Engineering

Closing the Loop: From Evaluation to Improvement

Engineering Team
January 20, 2025
5 min read

The goal of any applied AI team is to answer one simple question: Did the model actually improve?

To answer this confidently, you need to close the loop between evaluation and improvement. This is Phase 2 of our product roadmap, focusing on iteration and fine-tuning.

The Missing Link

Many teams can evaluate a model, but few can seamlessly tie those insights back into the training process. This disconnection leads to:

  • Slow Cycles: Manual handoffs between eval and training teams.
  • Silent Regressions: Improvements in one area causing degradations in another.
  • Loss of Context: Forgetting why a change was made or what data powered it.

Key Capabilities for Iteration

To solve this, we are building capabilities directly into Pipelines:

1. Dataset Versioning & Lineage

Track every change to your datasets. Know exactly which version of the data was used to train which model, ensuring full reproducibility.

2. Fine-tuning Orchestration

Launch fine-tuning jobs (LoRA, PEFT, or custom pipelines) directly from the platform. No need to switch contexts or manage separate infrastructure.

3. Experiment Tracking

Trace inputs to outputs to metrics. Visualize how changes in data quality or prompt engineering impact downstream performance.

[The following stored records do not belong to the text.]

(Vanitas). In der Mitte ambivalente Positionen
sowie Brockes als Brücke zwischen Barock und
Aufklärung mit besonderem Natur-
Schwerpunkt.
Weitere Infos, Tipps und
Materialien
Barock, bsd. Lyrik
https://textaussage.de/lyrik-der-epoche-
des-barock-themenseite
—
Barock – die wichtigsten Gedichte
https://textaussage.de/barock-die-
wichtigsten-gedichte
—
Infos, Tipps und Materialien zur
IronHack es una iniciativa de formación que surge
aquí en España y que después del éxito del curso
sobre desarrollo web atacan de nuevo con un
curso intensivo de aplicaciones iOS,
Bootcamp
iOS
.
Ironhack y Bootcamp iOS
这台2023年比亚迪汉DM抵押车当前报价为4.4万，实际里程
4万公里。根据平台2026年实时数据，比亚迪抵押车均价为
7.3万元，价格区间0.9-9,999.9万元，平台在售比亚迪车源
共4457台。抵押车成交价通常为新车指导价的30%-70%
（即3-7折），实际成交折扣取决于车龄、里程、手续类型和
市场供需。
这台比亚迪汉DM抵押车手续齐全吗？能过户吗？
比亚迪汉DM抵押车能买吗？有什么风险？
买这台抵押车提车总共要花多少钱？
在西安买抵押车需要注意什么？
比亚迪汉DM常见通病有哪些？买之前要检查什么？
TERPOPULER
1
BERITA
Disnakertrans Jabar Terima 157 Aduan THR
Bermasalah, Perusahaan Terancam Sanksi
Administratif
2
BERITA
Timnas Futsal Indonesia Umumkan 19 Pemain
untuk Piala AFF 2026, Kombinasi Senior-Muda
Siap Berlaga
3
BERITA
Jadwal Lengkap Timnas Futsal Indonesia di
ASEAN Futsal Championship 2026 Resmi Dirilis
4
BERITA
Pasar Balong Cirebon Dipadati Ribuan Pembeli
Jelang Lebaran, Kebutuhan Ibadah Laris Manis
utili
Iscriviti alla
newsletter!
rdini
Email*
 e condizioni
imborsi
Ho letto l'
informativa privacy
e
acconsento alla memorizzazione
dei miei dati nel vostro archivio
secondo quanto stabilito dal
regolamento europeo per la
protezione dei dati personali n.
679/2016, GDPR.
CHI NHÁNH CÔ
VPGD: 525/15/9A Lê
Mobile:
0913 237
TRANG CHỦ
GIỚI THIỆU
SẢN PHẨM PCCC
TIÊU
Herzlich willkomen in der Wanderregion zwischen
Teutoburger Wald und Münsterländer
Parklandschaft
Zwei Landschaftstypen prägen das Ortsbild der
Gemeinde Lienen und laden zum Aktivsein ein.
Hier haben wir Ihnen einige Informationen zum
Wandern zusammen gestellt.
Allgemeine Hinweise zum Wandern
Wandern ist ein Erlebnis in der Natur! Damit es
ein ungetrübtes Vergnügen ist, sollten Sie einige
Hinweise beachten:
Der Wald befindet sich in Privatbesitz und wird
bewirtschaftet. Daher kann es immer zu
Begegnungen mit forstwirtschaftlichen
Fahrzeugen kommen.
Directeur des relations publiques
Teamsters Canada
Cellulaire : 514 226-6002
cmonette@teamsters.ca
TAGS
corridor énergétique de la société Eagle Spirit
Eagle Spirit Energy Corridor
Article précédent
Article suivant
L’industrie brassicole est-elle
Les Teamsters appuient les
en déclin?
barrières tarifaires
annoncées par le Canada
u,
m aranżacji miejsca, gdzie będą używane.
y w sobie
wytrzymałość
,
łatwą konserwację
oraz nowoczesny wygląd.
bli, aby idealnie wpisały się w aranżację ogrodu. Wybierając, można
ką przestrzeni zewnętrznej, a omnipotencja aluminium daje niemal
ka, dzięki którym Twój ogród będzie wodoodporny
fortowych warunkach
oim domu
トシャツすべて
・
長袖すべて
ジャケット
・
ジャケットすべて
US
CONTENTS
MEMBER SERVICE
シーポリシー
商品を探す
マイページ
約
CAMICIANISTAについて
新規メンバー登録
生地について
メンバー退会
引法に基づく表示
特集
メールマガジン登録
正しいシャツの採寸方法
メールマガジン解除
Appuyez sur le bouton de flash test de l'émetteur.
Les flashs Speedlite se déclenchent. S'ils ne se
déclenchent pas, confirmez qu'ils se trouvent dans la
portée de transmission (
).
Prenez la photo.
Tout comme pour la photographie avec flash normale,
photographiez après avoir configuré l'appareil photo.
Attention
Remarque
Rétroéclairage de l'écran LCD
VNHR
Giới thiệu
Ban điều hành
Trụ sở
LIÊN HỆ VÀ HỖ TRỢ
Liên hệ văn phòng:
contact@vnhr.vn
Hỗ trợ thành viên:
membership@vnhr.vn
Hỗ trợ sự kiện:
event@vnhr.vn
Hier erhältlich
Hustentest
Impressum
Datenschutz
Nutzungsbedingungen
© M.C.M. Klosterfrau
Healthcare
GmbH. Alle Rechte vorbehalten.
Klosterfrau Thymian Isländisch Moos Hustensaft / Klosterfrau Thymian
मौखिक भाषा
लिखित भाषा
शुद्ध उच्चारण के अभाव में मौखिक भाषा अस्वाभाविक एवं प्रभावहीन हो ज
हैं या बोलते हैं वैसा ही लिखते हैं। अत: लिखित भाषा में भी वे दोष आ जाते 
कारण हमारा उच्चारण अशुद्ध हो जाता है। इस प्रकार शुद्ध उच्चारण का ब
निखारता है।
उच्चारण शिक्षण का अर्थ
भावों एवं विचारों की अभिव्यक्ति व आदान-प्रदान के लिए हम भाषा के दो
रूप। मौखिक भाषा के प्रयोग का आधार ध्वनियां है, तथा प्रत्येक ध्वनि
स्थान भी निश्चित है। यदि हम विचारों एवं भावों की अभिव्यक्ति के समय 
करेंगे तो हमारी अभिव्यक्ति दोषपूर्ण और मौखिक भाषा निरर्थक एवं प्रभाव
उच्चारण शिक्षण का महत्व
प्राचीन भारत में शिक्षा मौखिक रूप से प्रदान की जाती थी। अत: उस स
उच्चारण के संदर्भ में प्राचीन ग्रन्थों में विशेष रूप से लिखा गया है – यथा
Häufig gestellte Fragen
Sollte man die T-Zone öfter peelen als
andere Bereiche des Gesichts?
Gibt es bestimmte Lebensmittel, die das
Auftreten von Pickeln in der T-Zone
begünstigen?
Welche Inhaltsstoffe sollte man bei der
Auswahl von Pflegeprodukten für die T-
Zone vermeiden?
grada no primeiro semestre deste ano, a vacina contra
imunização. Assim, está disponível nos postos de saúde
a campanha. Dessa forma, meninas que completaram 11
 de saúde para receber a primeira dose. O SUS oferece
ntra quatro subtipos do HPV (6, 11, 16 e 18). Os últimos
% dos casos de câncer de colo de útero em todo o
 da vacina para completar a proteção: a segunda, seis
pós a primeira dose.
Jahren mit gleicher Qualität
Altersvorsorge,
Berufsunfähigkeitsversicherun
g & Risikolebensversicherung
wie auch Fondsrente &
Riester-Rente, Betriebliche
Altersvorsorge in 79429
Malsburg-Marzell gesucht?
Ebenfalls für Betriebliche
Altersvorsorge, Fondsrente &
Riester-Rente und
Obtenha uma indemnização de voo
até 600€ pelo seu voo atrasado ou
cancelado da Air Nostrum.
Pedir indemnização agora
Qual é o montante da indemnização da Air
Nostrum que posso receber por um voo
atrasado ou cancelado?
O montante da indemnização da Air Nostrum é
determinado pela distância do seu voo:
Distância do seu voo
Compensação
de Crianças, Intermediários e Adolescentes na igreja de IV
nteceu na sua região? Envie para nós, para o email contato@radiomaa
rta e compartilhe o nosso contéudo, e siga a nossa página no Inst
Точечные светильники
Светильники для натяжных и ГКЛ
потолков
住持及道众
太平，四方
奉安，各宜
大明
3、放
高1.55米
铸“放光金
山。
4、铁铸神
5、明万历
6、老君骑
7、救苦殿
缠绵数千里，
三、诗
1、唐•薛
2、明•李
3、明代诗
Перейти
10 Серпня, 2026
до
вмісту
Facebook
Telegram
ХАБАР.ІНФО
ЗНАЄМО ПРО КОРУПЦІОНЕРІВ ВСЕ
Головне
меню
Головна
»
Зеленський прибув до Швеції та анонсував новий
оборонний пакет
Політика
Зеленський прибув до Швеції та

4. Rollback & Regression Detection

Automatically detect when a new model performs worse than the baseline. deeply understand failure modes before deployment.

The Outcome

By integrating these tools, teams can achieve faster deploy-evaluate-tune cycles. It shifts the focus from managing infrastructure to improving model quality, reducing the risk of silent regressions and ensuring that every iteration is a step forward.